Provides utilities to identify XML formats based on MIME types and XML namespaces. Maps supported subtypes to MIME types and offers helpers for format detection.

Functions

def get_format_info(filepath: pathlib._local.Path, mime_type: str) ‑> tuple[str, enum.StrEnum | None]
Expand source code
def get_format_info(filepath: Path, mime_type: str) -> tuple[str, StrEnum | None]:
    """
    Get the format info for an XML file, including fixed MIME type and detected subtype.

    Args:
        filepath (Path): Path to the XML file.
        mime_type (str): MIME type detected by another tool.

    Returns:
        tuple[str, StrEnum | None]: (MIME type, detected subtype) for the file.

    Notes:
        - If the subtype cannot be detected, returns the original MIME type and None.
        - If detected, returns the mapped MIME type and subtype.
    """
    xmltype = guess_xml_subtype(filepath)
    if xmltype is None:
        subtype = None
    else:
        subtype = xmltype
        mime_type = MIMETYPES.get(xmltype, mime_type)
    return mime_type, subtype

Get the format info for an XML file, including fixed MIME type and detected subtype.

Args

filepath : Path
Path to the XML file.
mime_type : str
MIME type detected by another tool.

Returns

tuple[str, StrEnum | None]
(MIME type, detected subtype) for the file.

Notes

  • If the subtype cannot be detected, returns the original MIME type and None.
  • If detected, returns the mapped MIME type and subtype.
def guess_xml_subtype(filepath: pathlib._local.Path) ‑> str
Expand source code
def guess_xml_subtype(filepath: Path) -> str:
    """
    Guess the XML subtype of a file by inspecting its namespaces.
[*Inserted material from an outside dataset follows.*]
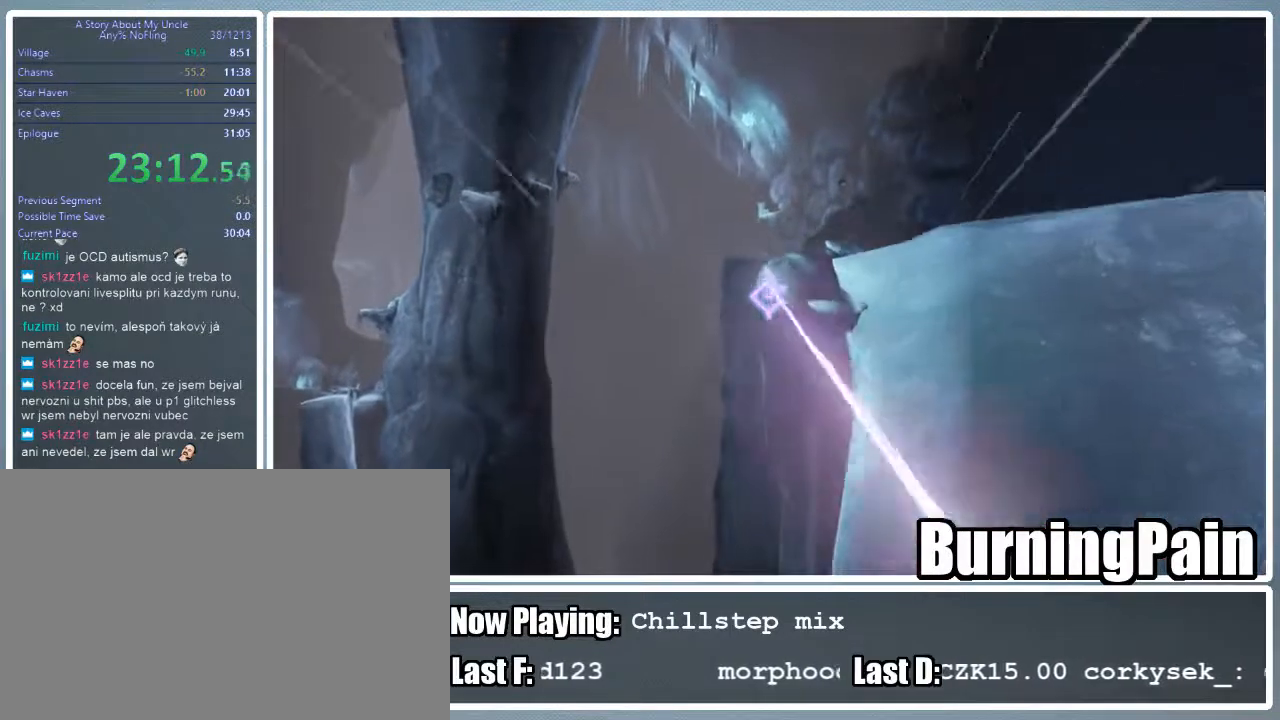
{"keys": ["a", "shift"], "mouse": ["left", "right"], "events": [[222, "w", "up"]]}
    Iterates through the XML file and checks for known namespaces to determine the subtype.
    If the namespace is not recognized, a warning is issued and None is returned.

    Args:
        filepath (Path): Path to the XML file.

    Returns:
        str: SubType value if detected, otherwise None.

    Notes:
        - Useful for simple detectors or exotic formats.
        - Tools like FITS may also detect subtypes, but this function is for custom logic.
    """
    for _, elem in ET.iterparse(filepath, events=["start-ns"]):
        namespace = elem[1]
        try:
            return NAMESPACES[namespace]
        except KeyError:
            warnings.warn(
                f"XML format detection failed due to unknown namespace: {namespace}"
            )
    return None

Guess the XML subtype of a file by inspecting its namespaces.

Iterates through the XML file and checks for known namespaces to determine the subtype. If the namespace is not recognized, a warning is issued and None is returned.

Args

filepath : Path
Path to the XML file.

Returns

str
SubType value if detected, otherwise None.

Notes

  • Useful for simple detectors or exotic formats.
  • Tools like FITS may also detect subtypes, but this function is for custom logic.
def is_xml_type(mimetype: str) ‑> enum.StrEnum | None
Expand source code
def is_xml_type(mimetype: str) -> StrEnum | None:
    """
    Check if a MIME type is recognized as an XML type.

    Args:
        mimetype (str): MIME type to check.

    Returns:
        StrEnum | None: True if the MIME type is a known XML type, otherwise None.
    """
    return mimetype in MIMETYPES.values() or mimetype in XML_MIME_TYPES

Check if a MIME type is recognized as an XML type.

Args

mimetype : str
MIME type to check.

Returns

StrEnum | None
True if the MIME type is a known XML type, otherwise None.